■ **EXCERPT**
■ ■ ■ ■
I agree on the LuxV situation and have designed a reflector to deal with that, but havn't had the time or the need to build a prototype. The solution i came up with is a brute force simple concept based on real life experiments..

Take 4 1/4 parabolas and set them apart by the distance between the lux dies in the emitter.. so that in effect you have four separate reflectors that have each of the four emitters in focus.. rather than one big reflector that has NONE of the emitters in focus. The donut hole in a LuxV is because the primary focus is on a dark spot.. GIGO..

\
here is a picture of my computer model of said reflector.


And the top-view of just the top edge.. to show how subtle it is.

My theory goes like this.. the nearest emitter die will get the most light to the near 1/4 reflector.. when looking at a luxV in a reflector it's really clear there are 4 'lobes' of brightness and NOT the circle or torrid of light we see if we look at a lux3 etc.. and.. i'm hoping that bringing each of the 4 dies into actual focus will restore that 'ring of light' we expect to see.. pull that off and the donut will go away. keep a perfectly smooth reflector.

testing this theory requires an IMS 20 and a sharp saw and a lux V of course.

improving on the theory would need 2 or 4 reflectors to have them still touch in the joints.. to replace what is lost by the saw kerf.

a very interesting thought you just brought to my attention regarding the 'non point' situation.

a movie theater projector uses about a 16" reflector and a 3000-5000W xenon arc lamp.. the reflector is a perfect ellipse (or part of one of course).. the distance between the two foci of the elliptical section is about 5'.. which means.. that that pin=point of about 2mm x 1mm of light that is roughly 1300W of actual light energy or 90,000 lumens.. is focused to a point that happens to work out to be just beyond where the film is.. so that the entire 35mm width of the film is almost perfectly illuminated edge to edge.

reverse engineering this thought.. it would be possible to use an elliptical reflector focused to a point just behind the square lux die to get the light down to a pinpoint at the other focus of the ellipse.. of course.. what to do with that is the question.. there usually ends up being an obstruction.. usually the reflector.

So.. try this one out for size.. an elliptical reflector.. with the foci a long distance apart.. with the emitter pointing into the reflector.. but de-tuned as mentioned.. so the focus is a couple mm behind the lux die.. this will put a pin-point of light at the far focus.. and by fine-tuning the mis-match of focus you can probably get a very decent beam with extremely high efficiency.

andrewwynn said:

My theory goes like this.. the nearest emitter die will get the most light to the near 1/4 reflector..
■ ■ ■ ■
■ **AVAILABLE DATA**
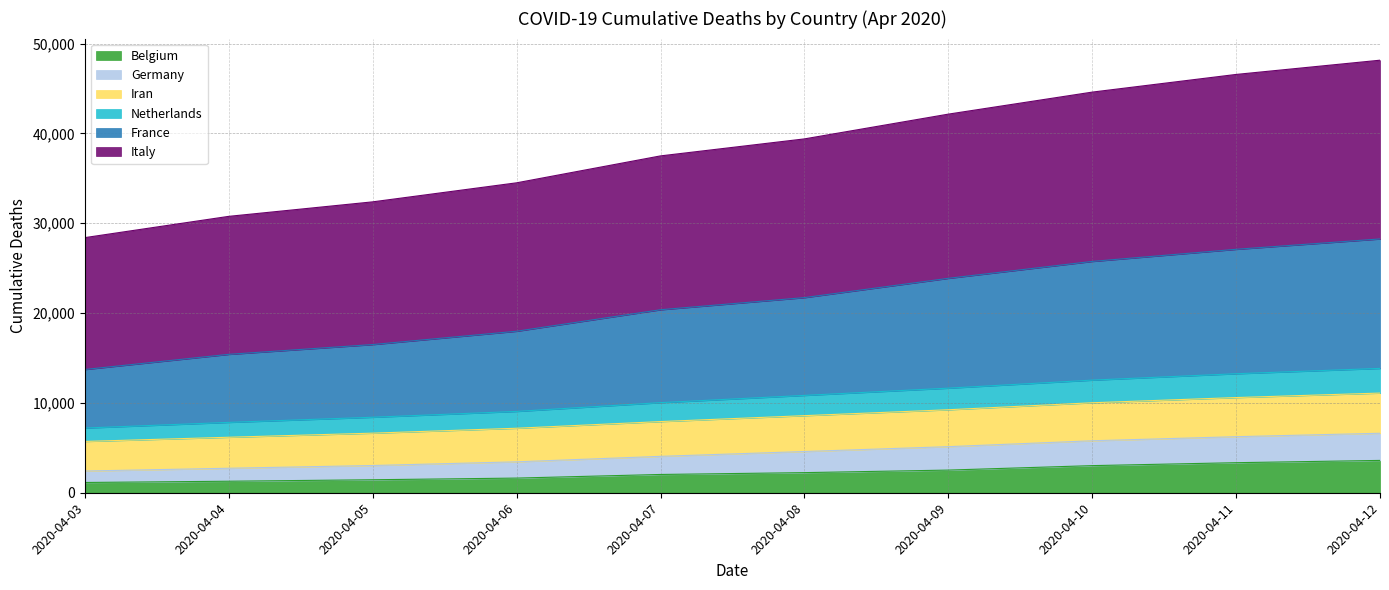

What is the highest value of the Belgium series?

3600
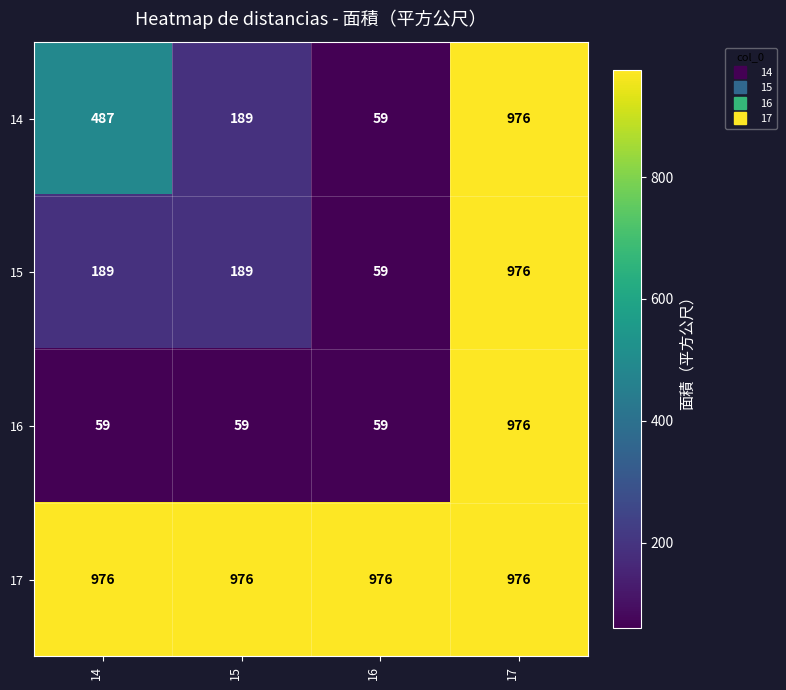

What is the minimum value shown in the chart?

59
■ ■ ■ ■
■ **WORK INSTRUCTIONS**
a - According to the LuxV reflector post, what items are required to test the theory?
b - Return the passage of the LuxV reflector post that opens with the words containing "I agree on the" and closes with "dark spot.. GIGO..".
The material above comes from a separate source and is unrelated to the LuxV reflector post.

■ **SOLUTION SET**
a -
- An IMS 20
- A sharp saw
- A lux V

b -
I agree on the LuxV situation and have designed a reflector to deal with that, but havn't had the time or the need to build a prototype. The solution i came up with is a brute force simple concept based on real life experiments..

Take 4 1/4 parabolas and set them apart by the distance between the lux dies in the emitter.. so that in effect you have four separate reflectors that have each of the four emitters in focus.. rather than one big reflector that has NONE of the emitters in focus. The donut hole in a LuxV is because the primary focus is on a dark spot.. GIGO..